Commissioner Osborne asked if there could be a detection mechanism so that someone boarding would be challenged by a message. Commissioner Jagdeo asked if there could be some sort of sound when someone does not tap.
Again this betrays a lack of knowledge of how riders actually behave. Some do not tap immediately on boarding because they do not have their cards at hand, but rather board and then tap, possibly at another location. Some riders legitimately board without paying including children and those who will move to a fare machine elsewhere in the vehicle.
Josh Colle, the newly minted head of Customer Service, made a passing remark about tracking riders via their digital devices. This is the narrow Metrolinx-type view of a typical rider that everyone has a trackable smart phone. The idea raises privacy issues, not to mention the problem of associating individual taps with specific riders and their devices.
A deputant at the meeting raises the issue of a forced re-tap within a paid area triggering an extra fare charge because the two-hour transfer window had passed. Once passengers are in a paid area — on a vehicle or within the subway system — their fare does not expire.
Commissioner Saxe, not knowing how the two-hour transfer works, asked for an explanation. Management — incorrectly — stated that there was a 20 minute grace period after which a rider would be deemed not to have a valid fare. This directly contradicts TTC policy as shown on their own website.
From TTC Two Hour Transfer on PrestoAt the end of a lengthy meeting, the Audit Committee amended staff recommendations to include a status update report in Q1 2025, and a collection of other measures shown below.

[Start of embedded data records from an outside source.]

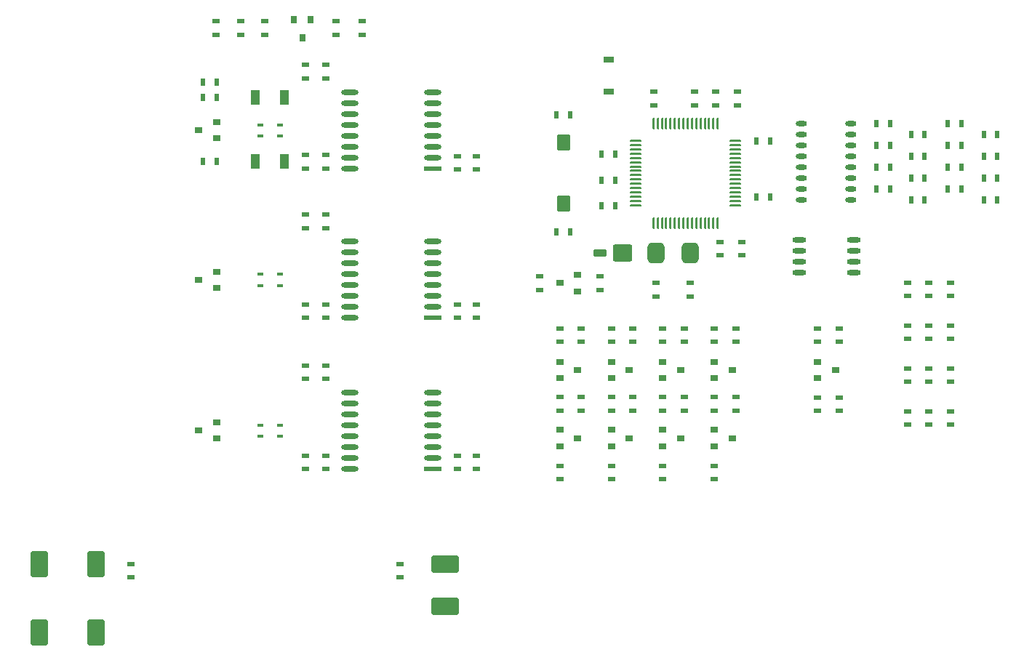
<source format=gtp>
G04*
G04 #@! TF.GenerationSoftware,Altium Limited,Altium Designer,22.2.1 (43)*
G04*
G04 Layer_Color=8421504*
%FSAX44Y44*%
%MOMM*%
G71*
G04*
G04 #@! TF.SameCoordinates,153B5C95-5CF5-4743-8735-2B8DBF92E26D*
G04*
G04*
G04 #@! TF.FilePolarity,Positive*
G04*
G01*
G75*
%ADD17R,0.7000X0.9000*%
%ADD18R,0.9000X0.6000*%
%ADD19O,0.2540X1.5000*%
%ADD20O,1.5000X0.2540*%
%ADD21R,0.6000X0.9000*%
%ADD22O,1.6000X0.6500*%
%ADD23O,1.3000X0.6000*%
G04:AMPARAMS|DCode=24|XSize=1.6mm|YSize=1.8mm|CornerRadius=0.16mm|HoleSize=0mm|Usage=FLASHONLY|Rotation=0.000|XOffset=0mm|YOffset=0mm|HoleType=Round|Shape=RoundedRectangle|*
%AMROUNDEDRECTD24*
21,1,1.6000,1.4800,0,0,0.0*
21,1,1.2800,1.8000,0,0,0.0*
1,1,0.3200,0.6400,-0.7400*
1,1,0.3200,-0.6400,-0.7400*
1,1,0.3200,-0.6400,0.7400*
1,1,0.3200,0.6400,0.7400*
%
%ADD24ROUNDEDRECTD24*%
G04:AMPARAMS|DCode=25|XSize=1.5mm|YSize=0.8mm|CornerRadius=0.08mm|HoleSize=0mm|Usage=FLASHONLY|Rotation=180.000|XOffset=0mm|YOffset=0mm|HoleType=Round|Shape=RoundedRectangle|*
%AMROUNDEDRECTD25*
21,1,1.5000,0.6400,0,0,180.0*
21,1,1.3400,0.8000,0,0,180.0*
1,1,0.1600,-0.6700,0.3200*
1,1,0.1600,0.6700,0.3200*
1,1,0.1600,0.6700,-0.3200*
1,1,0.1600,-0.6700,-0.3200*
%
%ADD25ROUNDEDRECTD25*%
G04:AMPARAMS|DCode=26|XSize=2.2mm|YSize=2mm|CornerRadius=0.2mm|HoleSize=0mm|Usage=FLASHONLY|Rotation=180.000|XOffset=0mm|YOffset=0mm|HoleType=Round|Shape=RoundedRectangle|*
%AMROUNDEDRECTD26*
21,1,2.2000,1.6000,0,0,180.0*
21,1,1.8000,2.0000,0,0,180.0*
1,1,0.4000,-0.9000,0.8000*
1,1,0.4000,0.9000,0.8000*
1,1,0.4000,0.9000,-0.8000*
1,1,0.4000,-0.9000,-0.8000*
%
%ADD26ROUNDEDRECTD26*%
%ADD27R,0.9000X0.7000*%
G04:AMPARAMS|DCode=28|XSize=2mm|YSize=2.4mm|CornerRadius=0.5mm|HoleSize=0mm|Usage=FLASHONLY|Rotation=180.000|XOffset=0mm|YOffset=0mm|HoleType=Round|Shape=RoundedRectangle|*
%AMROUNDEDRECTD28*
21,1,2.0000,1.4000,0,0,180.0*
21,1,1.0000,2.4000,0,0,180.0*
1,1,1.0000,-0.5000,0.7000*
1,1,1.0000,0.5000,0.7000*
1,1,1.0000,0.5000,-0.7000*
1,1,1.0000,-0.5000,-0.7000*
%
%ADD28ROUNDEDRECTD28*%
%ADD29R,0.8000X0.4000*%
%ADD30O,2.0000X0.6000*%
%ADD31R,2.0000X0.6000*%
%ADD32R,1.1000X1.7000*%
G04:AMPARAMS|DCode=33|XSize=2mm|YSize=3mm|CornerRadius=0.2mm|HoleSize=0mm|Usage=FLASHONLY|Rotation=180.000|XOffset=0mm|YOffset=0mm|HoleType=Round|Shape=RoundedRectangle|*
%AMROUNDEDRECTD33*
21,1,2.0000,2.6000,0,0,180.0*
21,1,1.6000,3.0000,0,0,180.0*
1,1,0.4000,-0.8000,1.3000*
1,1,0.4000,0.8000,1.3000*
1,1,0.4000,0.8000,-1.3000*
1,1,0.4000,-0.8000,-1.3000*
%
%ADD33ROUNDEDRECTD33*%
G04:AMPARAMS|DCode=34|XSize=2mm|YSize=3.2mm|CornerRadius=0.2mm|HoleSize=0mm|Usage=FLASHONLY|Rotation=90.000|XOffset=0mm|YOffset=0mm|HoleType=Round|Shape=RoundedRectangle|*
%AMROUNDEDRECTD34*
21,1,2.0000,2.8000,0,0,90.0*
21,1,1.6000,3.2000,0,0,90.0*
1,1,0.4000,1.4000,0.8000*
1,1,0.4000,1.4000,-0.8000*
1,1,0.4000,-1.4000,-0.8000*
1,1,0.4000,-1.4000,0.8000*
%
%ADD34ROUNDEDRECTD34*%
%ADD35R,1.2000X0.7000*%
D17*
X01078000Y01357000D02*
D03*
X01059000D02*
D03*
X01068500Y01336000D02*
D03*
D18*
X00968000Y01339200D02*
D03*
Y01354800D02*
D03*
X01025000Y01354800D02*
D03*
Y01339200D02*
D03*
X00997000Y01354800D02*
D03*
Y01339200D02*
D03*
X01108000Y01354800D02*
D03*
Y01339200D02*
D03*
X01138000D02*
D03*
Y01354800D02*
D03*
X01550000Y01272800D02*
D03*
Y01257200D02*
D03*
X01575000Y01272800D02*
D03*
Y01257200D02*
D03*
X01525000D02*
D03*
Y01272800D02*
D03*
X01477500Y01257200D02*
D03*
Y01272800D02*
D03*
X01345000Y01057800D02*
D03*
Y01042200D02*
D03*
X01415000Y01057800D02*
D03*
Y01042200D02*
D03*
X01580000Y01097800D02*
D03*
Y01082200D02*
D03*
X01555000Y01097800D02*
D03*
Y01082200D02*
D03*
X01520000Y01034700D02*
D03*
Y01050300D02*
D03*
X01480000Y01034700D02*
D03*
Y01050300D02*
D03*
X01096000Y00938450D02*
D03*
Y00954050D02*
D03*
Y00833651D02*
D03*
Y00849251D02*
D03*
X01072000Y00954050D02*
D03*
Y00938450D02*
D03*
Y00833651D02*
D03*
Y00849251D02*
D03*
X01271000Y01009401D02*
D03*
Y01025001D02*
D03*
X01249000Y01009401D02*
D03*
Y01025001D02*
D03*
X01271000Y00833651D02*
D03*
Y00849251D02*
D03*
X01249000Y00833651D02*
D03*
Y00849251D02*
D03*
X01271000Y01182450D02*
D03*
Y01198050D02*
D03*
X01249000D02*
D03*
Y01182450D02*
D03*
X01096000Y01304050D02*
D03*
Y01288450D02*
D03*
X01072000D02*
D03*
Y01304050D02*
D03*
X01096000Y01199251D02*
D03*
Y01183651D02*
D03*
X01072000Y01199251D02*
D03*
Y01183651D02*
D03*
X01096000Y01114200D02*
D03*
Y01129800D02*
D03*
X01072000D02*
D03*
Y01114200D02*
D03*
X01096000Y01009401D02*
D03*
Y01025001D02*
D03*
X01072000Y01009401D02*
D03*
Y01025001D02*
D03*
X00869000Y00707400D02*
D03*
Y00723000D02*
D03*
X01368250Y00837275D02*
D03*
Y00821675D02*
D03*
Y00981675D02*
D03*
Y00997275D02*
D03*
X01393250Y00901675D02*
D03*
Y00917275D02*
D03*
X01368250D02*
D03*
Y00901675D02*
D03*
X01393250Y00981675D02*
D03*
Y00997275D02*
D03*
X01668250Y00901075D02*
D03*
Y00916675D02*
D03*
X01693250Y00901075D02*
D03*
Y00916675D02*
D03*
Y00981675D02*
D03*
Y00997275D02*
D03*
X01668250Y00981675D02*
D03*
Y00997275D02*
D03*
X01548250Y00981675D02*
D03*
Y00997275D02*
D03*
Y00917275D02*
D03*
Y00901675D02*
D03*
Y00837275D02*
D03*
Y00821675D02*
D03*
X01573250Y00901675D02*
D03*
Y00917275D02*
D03*
Y00981675D02*
D03*
Y00997275D02*
D03*
X01488250Y00837275D02*
D03*
Y00821675D02*
D03*
Y00981675D02*
D03*
Y00997275D02*
D03*
Y00917275D02*
D03*
Y00901675D02*
D03*
X01513250D02*
D03*
Y00917275D02*
D03*
Y00981675D02*
D03*
Y00997275D02*
D03*
X01773000Y01050600D02*
D03*
Y01035000D02*
D03*
X01823000Y01050600D02*
D03*
Y01035000D02*
D03*
X01798000D02*
D03*
Y01050600D02*
D03*
X01773000Y01000600D02*
D03*
Y00985000D02*
D03*
X01823000Y01000600D02*
D03*
Y00985000D02*
D03*
X01798000D02*
D03*
Y01000600D02*
D03*
X01773000Y00950600D02*
D03*
Y00935000D02*
D03*
X01823000Y00950600D02*
D03*
Y00935000D02*
D03*
X01798000D02*
D03*
Y00950600D02*
D03*
X01823000Y00900600D02*
D03*
Y00885000D02*
D03*
X01798000D02*
D03*
Y00900600D02*
D03*
X01773000D02*
D03*
Y00885000D02*
D03*
X01453250Y00901675D02*
D03*
Y00917275D02*
D03*
X01428250Y00837275D02*
D03*
Y00821675D02*
D03*
Y00917275D02*
D03*
Y00901675D02*
D03*
Y00981675D02*
D03*
Y00997275D02*
D03*
X01453250Y00981675D02*
D03*
Y00997275D02*
D03*
X01182000Y00707400D02*
D03*
Y00723000D02*
D03*
D19*
X01552500Y01119926D02*
D03*
X01547500D02*
D03*
X01542500D02*
D03*
X01537500D02*
D03*
X01532500D02*
D03*
X01527500D02*
D03*
X01522500D02*
D03*
X01517500D02*
D03*
X01512500D02*
D03*
X01507500D02*
D03*
X01502500D02*
D03*
X01497500D02*
D03*
X01492500D02*
D03*
X01487500D02*
D03*
X01482500D02*
D03*
X01477500D02*
D03*
X01552500Y01235926D02*
D03*
X01547500D02*
D03*
X01542500D02*
D03*
X01537500D02*
D03*
X01532500D02*
D03*
X01527500D02*
D03*
X01522500D02*
D03*
X01517500D02*
D03*
X01512500D02*
D03*
X01507500D02*
D03*
X01502500D02*
D03*
X01497500D02*
D03*
X01492500D02*
D03*
X01487500D02*
D03*
X01482500D02*
D03*
X01477500D02*
D03*
D20*
X01573000Y01140426D02*
D03*
Y01145426D02*
D03*
Y01150426D02*
D03*
Y01155426D02*
D03*
Y01160426D02*
D03*
Y01165426D02*
D03*
Y01170426D02*
D03*
Y01175426D02*
D03*
Y01180426D02*
D03*
Y01215426D02*
D03*
Y01210426D02*
D03*
Y01205426D02*
D03*
Y01200426D02*
D03*
Y01195426D02*
D03*
Y01190426D02*
D03*
Y01185426D02*
D03*
X01457000Y01140426D02*
D03*
Y01150426D02*
D03*
Y01155426D02*
D03*
Y01160426D02*
D03*
Y01165426D02*
D03*
Y01170426D02*
D03*
Y01175426D02*
D03*
Y01145426D02*
D03*
Y01180426D02*
D03*
Y01215426D02*
D03*
Y01210426D02*
D03*
Y01205426D02*
D03*
Y01200426D02*
D03*
Y01195426D02*
D03*
Y01190426D02*
D03*
Y01185426D02*
D03*
D21*
X01597200Y01215426D02*
D03*
X01612800D02*
D03*
X01432800Y01200000D02*
D03*
X01417200D02*
D03*
X01432800Y01170000D02*
D03*
X01417200D02*
D03*
X01432800Y01140426D02*
D03*
X01417200D02*
D03*
X01364700Y01109926D02*
D03*
X01380300D02*
D03*
X00968750Y01284500D02*
D03*
X00953150D02*
D03*
X00968750Y01266250D02*
D03*
X00953150D02*
D03*
Y01191451D02*
D03*
X00968750D02*
D03*
X01792800Y01223100D02*
D03*
X01777200D02*
D03*
X01752800Y01235800D02*
D03*
X01737200D02*
D03*
X01792800Y01197700D02*
D03*
X01777200D02*
D03*
X01792800Y01146900D02*
D03*
X01777200D02*
D03*
X01835600Y01185000D02*
D03*
X01820000D02*
D03*
X01877800Y01172300D02*
D03*
X01862200D02*
D03*
X01835600Y01159600D02*
D03*
X01820000D02*
D03*
X01877800Y01223100D02*
D03*
X01862200D02*
D03*
X01835600Y01235800D02*
D03*
X01820000D02*
D03*
X01877800Y01197700D02*
D03*
X01862200D02*
D03*
X01835600Y01210400D02*
D03*
X01820000D02*
D03*
X01752800Y01159600D02*
D03*
X01737200D02*
D03*
X01792800Y01172300D02*
D03*
X01777200D02*
D03*
X01752800Y01185000D02*
D03*
X01737200D02*
D03*
X01752800Y01210400D02*
D03*
X01737200D02*
D03*
X01877800Y01146900D02*
D03*
X01862200D02*
D03*
X01612800Y01150426D02*
D03*
X01597200D02*
D03*
X01364700Y01245926D02*
D03*
X01380300D02*
D03*
D22*
X01646750Y01087700D02*
D03*
Y01100400D02*
D03*
Y01075000D02*
D03*
Y01062300D02*
D03*
X01710750D02*
D03*
X01710750Y01100400D02*
D03*
Y01087700D02*
D03*
Y01075000D02*
D03*
D23*
X01650000Y01146900D02*
D03*
Y01159600D02*
D03*
Y01172300D02*
D03*
Y01185000D02*
D03*
Y01197700D02*
D03*
Y01210400D02*
D03*
Y01223100D02*
D03*
Y01235800D02*
D03*
X01707500D02*
D03*
Y01223100D02*
D03*
Y01210400D02*
D03*
Y01197700D02*
D03*
Y01185000D02*
D03*
Y01172300D02*
D03*
Y01159600D02*
D03*
Y01146900D02*
D03*
D24*
X01372500Y01213551D02*
D03*
Y01142301D02*
D03*
D25*
X01415000Y01085000D02*
D03*
D26*
X01441000D02*
D03*
D27*
X01389250Y01040500D02*
D03*
Y01059500D02*
D03*
X01368250Y01050000D02*
D03*
X00947750Y01053847D02*
D03*
X00968750Y01063347D02*
D03*
Y01044347D02*
D03*
X00947750Y00878313D02*
D03*
X00968750Y00887813D02*
D03*
Y00868813D02*
D03*
X00947750Y01228002D02*
D03*
X00968750Y01237502D02*
D03*
Y01218502D02*
D03*
X01389250Y00869475D02*
D03*
X01368250Y00859975D02*
D03*
Y00878975D02*
D03*
X01389250Y00948975D02*
D03*
X01368250Y00939475D02*
D03*
Y00958475D02*
D03*
X01689250Y00948975D02*
D03*
X01668250Y00939475D02*
D03*
Y00958475D02*
D03*
X01569250Y00869475D02*
D03*
X01548250Y00859975D02*
D03*
Y00878975D02*
D03*
X01569250Y00948975D02*
D03*
X01548250Y00939475D02*
D03*
Y00958475D02*
D03*
X01509250Y00948975D02*
D03*
X01488250Y00939475D02*
D03*
Y00958475D02*
D03*
X01509250Y00869475D02*
D03*
X01488250Y00859975D02*
D03*
Y00878975D02*
D03*
X01449250Y00948975D02*
D03*
X01428250Y00939475D02*
D03*
Y00958475D02*
D03*
X01449250Y00869475D02*
D03*
X01428250Y00859975D02*
D03*
Y00878975D02*
D03*
D28*
X01480000Y01085000D02*
D03*
X01520000D02*
D03*
D29*
X01019500Y01060250D02*
D03*
X01042500D02*
D03*
X01019500Y01047250D02*
D03*
X01042500D02*
D03*
X01019500Y00884717D02*
D03*
X01042500D02*
D03*
X01019500Y00871717D02*
D03*
X01042500D02*
D03*
X01019500Y01234405D02*
D03*
X01042500D02*
D03*
X01019500Y01221405D02*
D03*
X01042500D02*
D03*
D30*
X01124100Y00884451D02*
D03*
Y00897151D02*
D03*
Y00909851D02*
D03*
X01220100Y00884451D02*
D03*
Y00897151D02*
D03*
X01124100Y00871751D02*
D03*
X01124100Y00859051D02*
D03*
X01124100Y00846351D02*
D03*
X01220100Y00909851D02*
D03*
Y00846351D02*
D03*
Y00871751D02*
D03*
Y00859051D02*
D03*
X01124100Y00833651D02*
D03*
X01220100Y00922551D02*
D03*
X01124100D02*
D03*
X01124100Y01060201D02*
D03*
Y01072901D02*
D03*
Y01085601D02*
D03*
X01220100Y01060201D02*
D03*
Y01072901D02*
D03*
X01124100Y01047501D02*
D03*
X01124100Y01034801D02*
D03*
X01124100Y01022101D02*
D03*
X01220100Y01085601D02*
D03*
Y01022101D02*
D03*
Y01047501D02*
D03*
Y01034801D02*
D03*
X01124100Y01009401D02*
D03*
X01220100Y01098301D02*
D03*
X01124100D02*
D03*
Y01272551D02*
D03*
X01220100D02*
D03*
X01124100Y01183651D02*
D03*
X01220100Y01209051D02*
D03*
Y01221751D02*
D03*
Y01196351D02*
D03*
Y01259851D02*
D03*
X01124100Y01196351D02*
D03*
X01124100Y01209051D02*
D03*
X01124100Y01221751D02*
D03*
X01220100Y01247151D02*
D03*
Y01234451D02*
D03*
X01124100Y01259851D02*
D03*
Y01247151D02*
D03*
Y01234451D02*
D03*
D31*
X01220100Y00833651D02*
D03*
Y01009401D02*
D03*
Y01183651D02*
D03*
D32*
X01014000Y01266250D02*
D03*
X01048000D02*
D03*
Y01191451D02*
D03*
X01014000D02*
D03*
D33*
X00828000Y00643000D02*
D03*
X00762000D02*
D03*
Y00723000D02*
D03*
X00828000D02*
D03*
D34*
X01235000D02*
D03*
Y00673250D02*
D03*
D35*
X01425125Y01273000D02*
D03*
Y01310000D02*
D03*
M02*

</source>
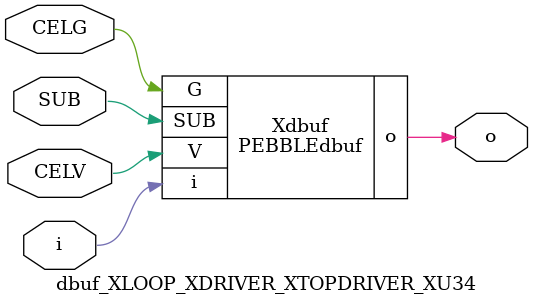
<source format=v>



module PEBBLEdbuf ( o, G, SUB, V, i );

  input V;
  input i;
  input G;
  output o;
  input SUB;
endmodule

//Celera Confidential Do Not Copy dbuf_XLOOP_XDRIVER_XTOPDRIVER_XU34
//Celera Confidential Symbol Generator
//Digital Buffer
module dbuf_XLOOP_XDRIVER_XTOPDRIVER_XU34 (CELV,CELG,i,o,SUB);
input CELV;
input CELG;
input i;
input SUB;
output o;

//Celera Confidential Do Not Copy dbuf
PEBBLEdbuf Xdbuf(
.V (CELV),
.i (i),
.o (o),
.SUB (SUB),
.G (CELG)
);
//,diesize,PEBBLEdbuf

//Celera Confidential Do Not Copy Module End
//Celera Schematic Generator
endmodule

</source>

The Audit & Risk Management Committee can provide a useful function in oversight for the transit system and in challenging management to account for their actions. They are hobbled by their lack of knowledge about and familiarity with the transit system and how it actually works. This might be excusable in a rookie member, but those who have sat on the TTC Board for some time should do much better. It is time for some housecleaning.